(Collected data)

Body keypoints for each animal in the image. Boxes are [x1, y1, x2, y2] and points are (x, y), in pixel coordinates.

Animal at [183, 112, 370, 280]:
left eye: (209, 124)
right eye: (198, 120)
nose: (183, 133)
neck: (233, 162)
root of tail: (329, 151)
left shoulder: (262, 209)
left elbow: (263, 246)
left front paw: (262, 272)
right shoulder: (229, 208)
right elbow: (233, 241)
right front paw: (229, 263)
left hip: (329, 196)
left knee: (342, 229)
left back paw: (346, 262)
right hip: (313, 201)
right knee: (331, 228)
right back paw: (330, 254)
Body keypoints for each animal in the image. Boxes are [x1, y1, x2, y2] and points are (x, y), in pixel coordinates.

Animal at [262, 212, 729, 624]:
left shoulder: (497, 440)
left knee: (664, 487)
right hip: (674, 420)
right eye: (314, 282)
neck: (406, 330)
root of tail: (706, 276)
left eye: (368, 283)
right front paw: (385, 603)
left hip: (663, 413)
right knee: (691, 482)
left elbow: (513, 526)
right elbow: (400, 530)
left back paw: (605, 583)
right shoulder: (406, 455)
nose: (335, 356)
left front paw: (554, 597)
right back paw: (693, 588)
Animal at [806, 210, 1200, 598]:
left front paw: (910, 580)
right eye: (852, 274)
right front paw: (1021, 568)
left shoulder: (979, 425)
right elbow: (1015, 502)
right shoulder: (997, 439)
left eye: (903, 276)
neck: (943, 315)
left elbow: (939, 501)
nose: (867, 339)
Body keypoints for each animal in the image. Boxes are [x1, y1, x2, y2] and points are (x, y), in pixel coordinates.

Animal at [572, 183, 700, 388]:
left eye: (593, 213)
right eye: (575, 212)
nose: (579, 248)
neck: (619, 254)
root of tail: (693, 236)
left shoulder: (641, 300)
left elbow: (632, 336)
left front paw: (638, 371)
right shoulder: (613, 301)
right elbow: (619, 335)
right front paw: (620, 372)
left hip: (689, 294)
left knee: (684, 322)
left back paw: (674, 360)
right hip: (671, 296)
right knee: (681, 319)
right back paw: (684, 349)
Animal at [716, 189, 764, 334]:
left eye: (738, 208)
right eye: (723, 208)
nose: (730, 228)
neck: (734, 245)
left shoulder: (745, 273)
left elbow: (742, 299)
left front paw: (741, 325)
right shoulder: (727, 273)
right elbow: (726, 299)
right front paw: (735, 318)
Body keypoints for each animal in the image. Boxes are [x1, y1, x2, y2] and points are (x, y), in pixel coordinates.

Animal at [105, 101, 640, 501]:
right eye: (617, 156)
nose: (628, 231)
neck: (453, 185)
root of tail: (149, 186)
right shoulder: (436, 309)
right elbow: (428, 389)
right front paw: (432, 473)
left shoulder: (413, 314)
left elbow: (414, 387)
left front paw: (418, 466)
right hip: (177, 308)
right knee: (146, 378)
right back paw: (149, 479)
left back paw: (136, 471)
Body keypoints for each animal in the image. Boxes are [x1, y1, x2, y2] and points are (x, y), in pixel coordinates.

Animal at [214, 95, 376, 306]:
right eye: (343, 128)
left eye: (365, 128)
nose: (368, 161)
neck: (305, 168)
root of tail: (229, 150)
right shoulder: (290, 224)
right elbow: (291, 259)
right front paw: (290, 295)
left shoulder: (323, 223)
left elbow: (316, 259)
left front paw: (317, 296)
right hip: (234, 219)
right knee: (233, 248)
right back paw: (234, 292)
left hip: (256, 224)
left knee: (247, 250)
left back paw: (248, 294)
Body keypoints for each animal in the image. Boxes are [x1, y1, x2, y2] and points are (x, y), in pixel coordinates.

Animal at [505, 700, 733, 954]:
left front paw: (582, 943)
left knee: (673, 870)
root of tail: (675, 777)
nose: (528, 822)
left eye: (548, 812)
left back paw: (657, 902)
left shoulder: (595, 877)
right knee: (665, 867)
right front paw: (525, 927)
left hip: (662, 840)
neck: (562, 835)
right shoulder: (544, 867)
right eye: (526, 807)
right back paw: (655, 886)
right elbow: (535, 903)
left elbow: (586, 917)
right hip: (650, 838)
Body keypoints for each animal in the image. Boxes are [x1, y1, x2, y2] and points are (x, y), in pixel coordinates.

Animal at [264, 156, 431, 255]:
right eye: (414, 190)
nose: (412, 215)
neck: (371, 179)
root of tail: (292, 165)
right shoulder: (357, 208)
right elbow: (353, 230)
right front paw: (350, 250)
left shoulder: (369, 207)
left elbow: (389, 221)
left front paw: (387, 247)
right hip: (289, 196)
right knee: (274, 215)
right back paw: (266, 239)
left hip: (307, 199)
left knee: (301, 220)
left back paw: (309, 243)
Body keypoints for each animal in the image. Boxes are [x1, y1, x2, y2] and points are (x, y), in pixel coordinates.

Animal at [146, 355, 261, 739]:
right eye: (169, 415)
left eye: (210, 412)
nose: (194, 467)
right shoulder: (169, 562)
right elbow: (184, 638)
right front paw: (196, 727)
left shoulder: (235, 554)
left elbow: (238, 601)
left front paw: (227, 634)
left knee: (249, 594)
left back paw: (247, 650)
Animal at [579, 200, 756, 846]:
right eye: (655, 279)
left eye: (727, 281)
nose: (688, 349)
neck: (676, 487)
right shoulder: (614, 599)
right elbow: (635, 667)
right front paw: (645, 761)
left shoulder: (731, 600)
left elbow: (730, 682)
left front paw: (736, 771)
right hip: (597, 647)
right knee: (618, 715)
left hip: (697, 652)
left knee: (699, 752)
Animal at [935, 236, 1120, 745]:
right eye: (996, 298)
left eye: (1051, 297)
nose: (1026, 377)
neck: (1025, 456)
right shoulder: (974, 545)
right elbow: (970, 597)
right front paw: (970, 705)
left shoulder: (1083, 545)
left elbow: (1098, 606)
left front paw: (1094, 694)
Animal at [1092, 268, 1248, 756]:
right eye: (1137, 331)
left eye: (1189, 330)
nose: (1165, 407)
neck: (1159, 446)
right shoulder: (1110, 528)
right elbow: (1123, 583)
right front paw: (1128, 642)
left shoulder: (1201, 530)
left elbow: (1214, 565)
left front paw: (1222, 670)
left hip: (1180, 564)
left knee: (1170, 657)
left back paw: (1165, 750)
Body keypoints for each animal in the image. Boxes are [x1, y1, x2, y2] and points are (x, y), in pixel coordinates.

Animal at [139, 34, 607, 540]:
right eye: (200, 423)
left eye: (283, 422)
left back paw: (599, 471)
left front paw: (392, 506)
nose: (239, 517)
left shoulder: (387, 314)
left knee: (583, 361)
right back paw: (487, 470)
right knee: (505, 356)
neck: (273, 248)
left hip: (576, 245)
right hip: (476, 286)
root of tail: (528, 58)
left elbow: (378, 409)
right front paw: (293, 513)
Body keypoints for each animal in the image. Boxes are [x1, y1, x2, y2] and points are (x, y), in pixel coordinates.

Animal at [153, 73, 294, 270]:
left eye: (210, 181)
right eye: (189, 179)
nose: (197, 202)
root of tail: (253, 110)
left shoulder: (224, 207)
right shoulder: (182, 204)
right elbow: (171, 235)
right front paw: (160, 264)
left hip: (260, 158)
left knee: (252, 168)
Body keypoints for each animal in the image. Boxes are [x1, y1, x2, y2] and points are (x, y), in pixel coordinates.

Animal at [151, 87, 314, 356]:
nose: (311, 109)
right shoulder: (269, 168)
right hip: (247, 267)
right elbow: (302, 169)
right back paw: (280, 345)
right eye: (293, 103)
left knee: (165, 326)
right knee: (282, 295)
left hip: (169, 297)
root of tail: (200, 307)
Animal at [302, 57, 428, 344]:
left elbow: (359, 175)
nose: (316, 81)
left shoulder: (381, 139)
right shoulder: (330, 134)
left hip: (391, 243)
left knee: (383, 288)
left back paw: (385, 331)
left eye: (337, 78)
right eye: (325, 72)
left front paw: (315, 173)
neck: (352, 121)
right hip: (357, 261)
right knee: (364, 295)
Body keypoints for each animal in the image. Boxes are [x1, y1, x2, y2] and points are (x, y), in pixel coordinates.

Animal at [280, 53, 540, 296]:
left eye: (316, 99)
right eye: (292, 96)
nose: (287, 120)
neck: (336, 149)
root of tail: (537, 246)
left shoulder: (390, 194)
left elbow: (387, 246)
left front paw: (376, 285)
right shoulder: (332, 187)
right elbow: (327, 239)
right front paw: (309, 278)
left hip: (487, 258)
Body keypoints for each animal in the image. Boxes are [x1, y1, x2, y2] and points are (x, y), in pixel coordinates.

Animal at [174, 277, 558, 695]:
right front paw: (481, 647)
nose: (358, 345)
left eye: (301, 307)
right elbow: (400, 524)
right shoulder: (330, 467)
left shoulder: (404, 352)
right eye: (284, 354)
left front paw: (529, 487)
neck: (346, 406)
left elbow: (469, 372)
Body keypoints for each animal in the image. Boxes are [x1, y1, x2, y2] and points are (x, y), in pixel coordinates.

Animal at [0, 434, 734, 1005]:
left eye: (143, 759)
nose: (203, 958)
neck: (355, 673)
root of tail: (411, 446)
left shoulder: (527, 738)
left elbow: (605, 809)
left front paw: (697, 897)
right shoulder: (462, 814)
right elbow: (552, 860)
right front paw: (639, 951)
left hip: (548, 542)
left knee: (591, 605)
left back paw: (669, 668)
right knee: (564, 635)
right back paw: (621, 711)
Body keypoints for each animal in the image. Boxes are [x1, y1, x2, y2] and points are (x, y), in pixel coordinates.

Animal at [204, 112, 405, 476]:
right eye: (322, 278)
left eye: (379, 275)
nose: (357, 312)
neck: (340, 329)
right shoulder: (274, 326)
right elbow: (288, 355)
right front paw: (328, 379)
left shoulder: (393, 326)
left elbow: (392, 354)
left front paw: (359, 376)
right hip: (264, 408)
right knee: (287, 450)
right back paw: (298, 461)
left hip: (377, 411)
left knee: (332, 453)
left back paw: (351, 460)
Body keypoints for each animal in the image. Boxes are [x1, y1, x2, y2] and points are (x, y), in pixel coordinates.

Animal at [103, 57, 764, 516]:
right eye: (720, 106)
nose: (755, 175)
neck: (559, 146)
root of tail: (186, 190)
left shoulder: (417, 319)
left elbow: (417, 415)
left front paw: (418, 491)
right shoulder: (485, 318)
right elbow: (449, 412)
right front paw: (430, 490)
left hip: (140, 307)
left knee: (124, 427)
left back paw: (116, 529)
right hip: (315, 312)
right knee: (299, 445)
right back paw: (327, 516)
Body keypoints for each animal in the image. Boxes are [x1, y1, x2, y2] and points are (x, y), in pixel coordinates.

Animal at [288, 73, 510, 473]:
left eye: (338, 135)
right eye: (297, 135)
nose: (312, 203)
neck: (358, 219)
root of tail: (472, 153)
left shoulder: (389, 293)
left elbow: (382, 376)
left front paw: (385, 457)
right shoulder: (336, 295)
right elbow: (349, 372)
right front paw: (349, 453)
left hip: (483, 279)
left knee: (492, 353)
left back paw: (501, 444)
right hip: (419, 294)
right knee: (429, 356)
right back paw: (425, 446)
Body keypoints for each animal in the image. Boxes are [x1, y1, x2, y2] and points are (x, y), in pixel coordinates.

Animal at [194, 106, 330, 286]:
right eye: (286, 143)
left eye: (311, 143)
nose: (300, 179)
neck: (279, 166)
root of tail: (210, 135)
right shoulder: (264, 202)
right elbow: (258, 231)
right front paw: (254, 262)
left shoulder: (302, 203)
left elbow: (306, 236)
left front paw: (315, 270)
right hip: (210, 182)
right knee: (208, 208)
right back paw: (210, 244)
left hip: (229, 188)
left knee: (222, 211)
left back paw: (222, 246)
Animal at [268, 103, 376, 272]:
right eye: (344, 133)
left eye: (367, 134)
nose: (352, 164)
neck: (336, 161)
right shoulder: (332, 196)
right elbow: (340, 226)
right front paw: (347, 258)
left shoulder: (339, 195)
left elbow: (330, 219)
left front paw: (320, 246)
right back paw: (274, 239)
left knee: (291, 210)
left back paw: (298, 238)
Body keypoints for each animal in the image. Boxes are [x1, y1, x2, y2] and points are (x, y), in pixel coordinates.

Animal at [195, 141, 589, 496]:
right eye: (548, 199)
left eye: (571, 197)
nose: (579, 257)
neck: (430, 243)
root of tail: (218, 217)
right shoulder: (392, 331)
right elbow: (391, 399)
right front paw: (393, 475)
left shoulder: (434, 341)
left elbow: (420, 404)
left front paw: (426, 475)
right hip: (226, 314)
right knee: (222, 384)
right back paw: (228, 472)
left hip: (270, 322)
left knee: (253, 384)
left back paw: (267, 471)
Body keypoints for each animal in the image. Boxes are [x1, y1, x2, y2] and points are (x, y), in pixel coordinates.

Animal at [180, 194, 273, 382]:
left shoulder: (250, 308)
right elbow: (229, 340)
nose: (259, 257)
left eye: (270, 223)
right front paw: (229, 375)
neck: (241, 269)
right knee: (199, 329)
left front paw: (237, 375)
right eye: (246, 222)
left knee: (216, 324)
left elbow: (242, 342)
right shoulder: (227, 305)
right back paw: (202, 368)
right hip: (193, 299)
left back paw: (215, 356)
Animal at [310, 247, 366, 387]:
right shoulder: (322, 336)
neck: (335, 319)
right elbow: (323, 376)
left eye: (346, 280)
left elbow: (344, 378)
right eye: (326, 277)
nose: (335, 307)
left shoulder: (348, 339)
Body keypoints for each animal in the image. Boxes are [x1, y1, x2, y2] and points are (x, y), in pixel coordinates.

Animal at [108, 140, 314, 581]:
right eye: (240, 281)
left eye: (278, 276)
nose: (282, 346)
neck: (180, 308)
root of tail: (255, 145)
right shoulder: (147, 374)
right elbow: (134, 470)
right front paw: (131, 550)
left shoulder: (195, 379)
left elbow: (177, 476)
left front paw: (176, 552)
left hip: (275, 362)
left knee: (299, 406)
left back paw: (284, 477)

• Work instructions
What you give back must be the stretch above, starting at the line with "left eye: (593, 213)" and ending at the line with "left elbow: (586, 917)", copied exactly.

• Exercise response
left eye: (593, 213)
right eye: (575, 212)
nose: (579, 248)
neck: (619, 254)
root of tail: (693, 236)
left shoulder: (641, 300)
left elbow: (632, 336)
left front paw: (638, 371)
right shoulder: (613, 301)
right elbow: (619, 335)
right front paw: (620, 372)
left hip: (689, 294)
left knee: (684, 322)
left back paw: (674, 360)
right hip: (671, 296)
right knee: (681, 319)
right back paw: (684, 349)
Animal at [716, 189, 764, 334]:
left eye: (738, 208)
right eye: (723, 208)
nose: (730, 228)
neck: (734, 245)
left shoulder: (745, 273)
left elbow: (742, 299)
left front paw: (741, 325)
right shoulder: (727, 273)
right elbow: (726, 299)
right front paw: (735, 318)
Body keypoints for each animal in the image. Boxes are [x1, y1, x2, y2] and points are (x, y), in pixel coordinates.

Animal at [105, 101, 640, 501]:
right eye: (617, 156)
nose: (628, 231)
neck: (453, 185)
root of tail: (149, 186)
right shoulder: (436, 309)
right elbow: (428, 389)
right front paw: (432, 473)
left shoulder: (413, 314)
left elbow: (414, 387)
left front paw: (418, 466)
right hip: (177, 308)
right knee: (146, 378)
right back paw: (149, 479)
left back paw: (136, 471)
Body keypoints for each animal in the image. Boxes are [x1, y1, x2, y2] and points are (x, y), in pixel coordinates.

Animal at [214, 95, 376, 306]:
right eye: (343, 128)
left eye: (365, 128)
nose: (368, 161)
neck: (305, 168)
root of tail: (229, 150)
right shoulder: (290, 224)
right elbow: (291, 259)
right front paw: (290, 295)
left shoulder: (323, 223)
left elbow: (316, 259)
left front paw: (317, 296)
right hip: (234, 219)
right knee: (233, 248)
right back paw: (234, 292)
left hip: (256, 224)
left knee: (247, 250)
left back paw: (248, 294)
Body keypoints for each animal in the image. Boxes are [x1, y1, x2, y2] and points are (x, y), in pixel coordinates.

Animal at [505, 700, 733, 954]:
left front paw: (582, 943)
left knee: (673, 870)
root of tail: (675, 777)
nose: (528, 822)
left eye: (548, 812)
left back paw: (657, 902)
left shoulder: (595, 877)
right knee: (665, 867)
right front paw: (525, 927)
left hip: (662, 840)
neck: (562, 835)
right shoulder: (544, 867)
right eye: (526, 807)
right back paw: (655, 886)
right elbow: (535, 903)
left elbow: (586, 917)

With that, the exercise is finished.